El coro fue desde el principio una obra bastante popular en Finlandia, y el propio autor se decidió a preparar un arreglo para coro mixto el 12 de octubre de 1914, arreglo que lo hace brillar incluso más. Se unió a otra serie de coros masculinos que recibió el número de opus 18, compuestos entre ese 1893 y 1901, como tercero del grupo (en ocasiones hay cierta confusión con la numeración y "Venematka" aparece en algunas ediciones como opus 18 nº9).

En cuanto a la discografía, hemos de remitirnos a los discos que ya mencionamos en los arreglos del himno de Finlandia, sin que podamos añadir nada más de lo comentado allí (tan sólo que Bis por el momento sólo recoge la versión para coro mixto en BIS-CD-825).
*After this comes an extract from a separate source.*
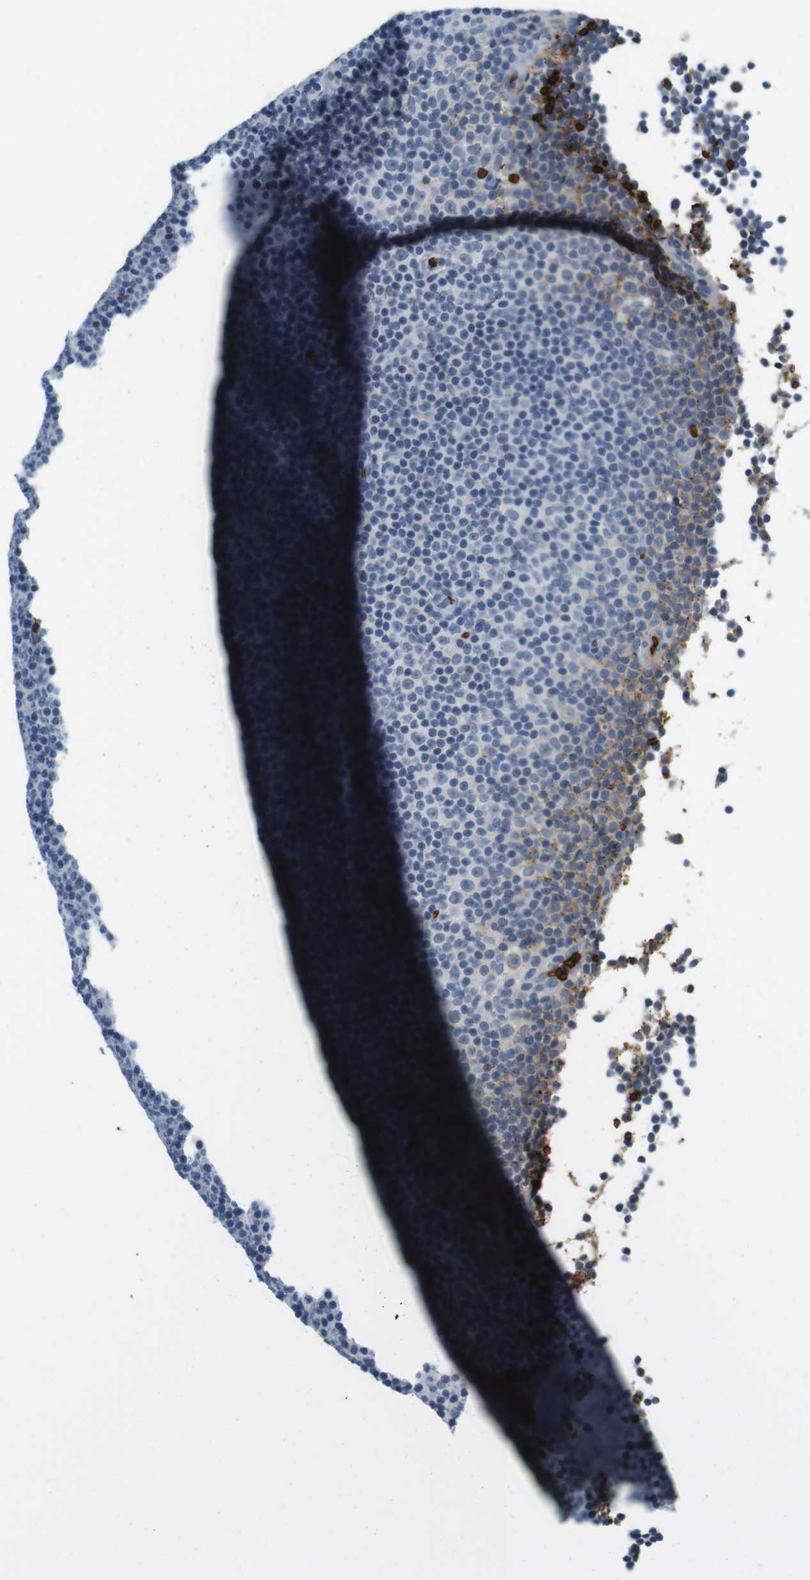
{"staining": {"intensity": "negative", "quantity": "none", "location": "none"}, "tissue": "lymphoma", "cell_type": "Tumor cells", "image_type": "cancer", "snomed": [{"axis": "morphology", "description": "Malignant lymphoma, non-Hodgkin's type, Low grade"}, {"axis": "topography", "description": "Lymph node"}], "caption": "This is a histopathology image of IHC staining of lymphoma, which shows no staining in tumor cells.", "gene": "SLC4A1", "patient": {"sex": "female", "age": 67}}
Recomendamos de nuevo las grabaciones del YL para Finlandia Records y del Coro Jubilate para Bis.

En fin, una pieza realmente fascinante es su abstracción del folclore y su belleza. El Sibelius más maduro no hará estas referencias tan directas a la canción kalevaliana, sino que las asumirá en la base misma de su estilo. Sirva este ejemplo como ese punto de inflexión entre el compositor nacionalista y el compositor internacional con un lenguaje nítidamente finés.